Begin Supplied passage

- Rudpey-ye Sharqi Rural District Location within Iran
- Coordinates: 36°39′N 53°06′E﻿ / ﻿36.650°N 53.100°E
- Country: Iran
- Province: Mazandaran
- County: Sari
- District: Rudpey
- Established: 1987
- Capital: Firuz Kandeh-ye Olya

Population (2016)
- • Total: 12,364
- Time zone: UTC+3:30 (IRST)

= Rudpey-ye Sharqi Rural District =

Rural district in Mazandaran province, Iran

Rudpey-ye Sharqi Rural District (دهستان رودپي شرقی) (Note: Formerly Rudpey Rural District (دهستان رودپي) and Rudpey-ye Jonubi Rural District (دهستان رودپي جنوبي)) is in Rudpey District of Sari County, Mazandaran province, Iran. Its capital is the village of Firuz Kandeh-ye Olya. The previous capital of the rural district was the village of Akand, now a city.

End Supplied passage
Begin Material

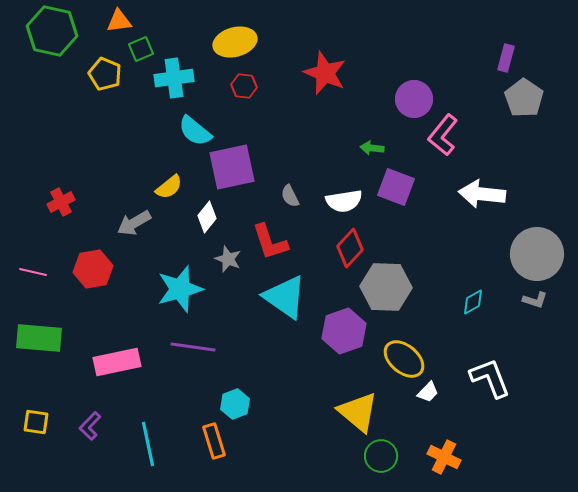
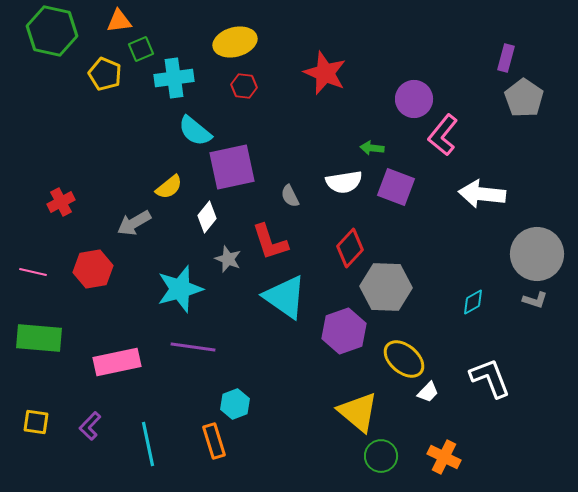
white semicircle at (344, 201): moved 19 px up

End Material

__What this exercise asks__.
A: From the Rudpey-ye Sharqi entry, extract the passage from "- Rudpey-ye Sharqi" up to and including "Population (2016)".
B: Why does the Rudpey-ye Sharqi entry give the names Rudpey Rural District and Rudpey-ye Jonubi Rural District alongside the district's current name?
Use only the Rudpey-ye Sharqi entry, not the data.

__Outputs for the tasks__.
A:
- Rudpey-ye Sharqi Rural District Location within Iran
- Coordinates: 36°39′N 53°06′E﻿ / ﻿36.650°N 53.100°E
- Country: Iran
- Province: Mazandaran
- County: Sari
- District: Rudpey
- Established: 1987
- Capital: Firuz Kandeh-ye Olya

Population (2016)

B: They are the rural district's former names, as the entry's note states.